[Records excerpted from a collection]
++++

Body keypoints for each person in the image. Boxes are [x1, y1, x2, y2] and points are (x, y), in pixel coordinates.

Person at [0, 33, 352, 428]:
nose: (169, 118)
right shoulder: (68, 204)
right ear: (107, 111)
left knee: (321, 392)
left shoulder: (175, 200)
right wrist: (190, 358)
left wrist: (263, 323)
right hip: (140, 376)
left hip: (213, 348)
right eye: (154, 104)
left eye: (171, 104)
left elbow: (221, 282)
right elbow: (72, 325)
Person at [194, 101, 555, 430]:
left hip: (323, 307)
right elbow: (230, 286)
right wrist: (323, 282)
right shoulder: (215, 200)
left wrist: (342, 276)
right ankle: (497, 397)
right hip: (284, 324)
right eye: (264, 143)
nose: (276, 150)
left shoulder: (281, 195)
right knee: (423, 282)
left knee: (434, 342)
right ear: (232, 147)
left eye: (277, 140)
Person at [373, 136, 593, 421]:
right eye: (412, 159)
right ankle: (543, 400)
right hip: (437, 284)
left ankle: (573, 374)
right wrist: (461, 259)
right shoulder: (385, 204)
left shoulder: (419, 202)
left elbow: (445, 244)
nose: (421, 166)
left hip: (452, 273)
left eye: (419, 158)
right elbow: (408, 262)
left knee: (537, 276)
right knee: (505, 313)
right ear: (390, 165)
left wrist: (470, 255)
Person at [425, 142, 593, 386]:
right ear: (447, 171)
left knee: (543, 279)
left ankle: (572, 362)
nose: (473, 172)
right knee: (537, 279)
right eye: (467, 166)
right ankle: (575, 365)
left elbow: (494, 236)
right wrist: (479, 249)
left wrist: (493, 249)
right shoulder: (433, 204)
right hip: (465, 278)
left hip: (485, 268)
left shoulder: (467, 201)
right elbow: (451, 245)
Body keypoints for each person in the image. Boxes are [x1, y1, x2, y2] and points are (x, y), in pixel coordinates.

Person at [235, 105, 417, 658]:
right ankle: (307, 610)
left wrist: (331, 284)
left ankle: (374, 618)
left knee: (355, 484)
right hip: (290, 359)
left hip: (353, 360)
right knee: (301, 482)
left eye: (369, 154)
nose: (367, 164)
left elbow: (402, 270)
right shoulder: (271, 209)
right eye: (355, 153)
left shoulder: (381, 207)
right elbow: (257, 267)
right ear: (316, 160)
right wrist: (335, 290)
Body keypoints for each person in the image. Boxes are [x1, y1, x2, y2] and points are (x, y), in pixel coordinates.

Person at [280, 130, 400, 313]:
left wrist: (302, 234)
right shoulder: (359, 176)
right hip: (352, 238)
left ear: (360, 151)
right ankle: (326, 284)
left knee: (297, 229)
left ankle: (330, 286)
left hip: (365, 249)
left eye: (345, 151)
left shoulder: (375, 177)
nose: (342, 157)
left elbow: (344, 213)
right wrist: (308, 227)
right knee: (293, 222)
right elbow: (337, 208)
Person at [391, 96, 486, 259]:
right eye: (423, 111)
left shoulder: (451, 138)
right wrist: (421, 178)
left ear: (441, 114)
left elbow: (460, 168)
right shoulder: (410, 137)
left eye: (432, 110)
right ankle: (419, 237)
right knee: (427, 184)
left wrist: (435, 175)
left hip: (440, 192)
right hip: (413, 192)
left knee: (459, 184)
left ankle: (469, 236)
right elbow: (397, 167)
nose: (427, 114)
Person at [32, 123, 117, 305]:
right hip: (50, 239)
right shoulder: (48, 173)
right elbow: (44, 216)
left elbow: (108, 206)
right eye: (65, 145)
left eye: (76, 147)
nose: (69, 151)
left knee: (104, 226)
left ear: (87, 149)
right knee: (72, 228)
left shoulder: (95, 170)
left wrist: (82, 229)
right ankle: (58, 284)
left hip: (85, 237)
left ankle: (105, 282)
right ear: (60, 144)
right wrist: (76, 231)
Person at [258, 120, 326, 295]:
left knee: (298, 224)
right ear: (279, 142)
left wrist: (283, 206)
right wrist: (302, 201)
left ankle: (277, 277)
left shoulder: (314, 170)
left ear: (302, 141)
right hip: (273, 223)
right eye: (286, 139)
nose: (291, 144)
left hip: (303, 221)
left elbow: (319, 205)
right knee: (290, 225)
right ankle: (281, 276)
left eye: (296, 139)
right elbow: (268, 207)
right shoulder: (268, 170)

++++

_YOUR INSTRUCTIONS_
Which of the lines above hold the string "nose"? Pick each of them out.

_SOLUTION TO THIS PROBLEM_
nose: (169, 118)
nose: (276, 150)
nose: (421, 166)
nose: (473, 172)
nose: (367, 164)
nose: (342, 157)
nose: (427, 114)
nose: (69, 151)
nose: (291, 144)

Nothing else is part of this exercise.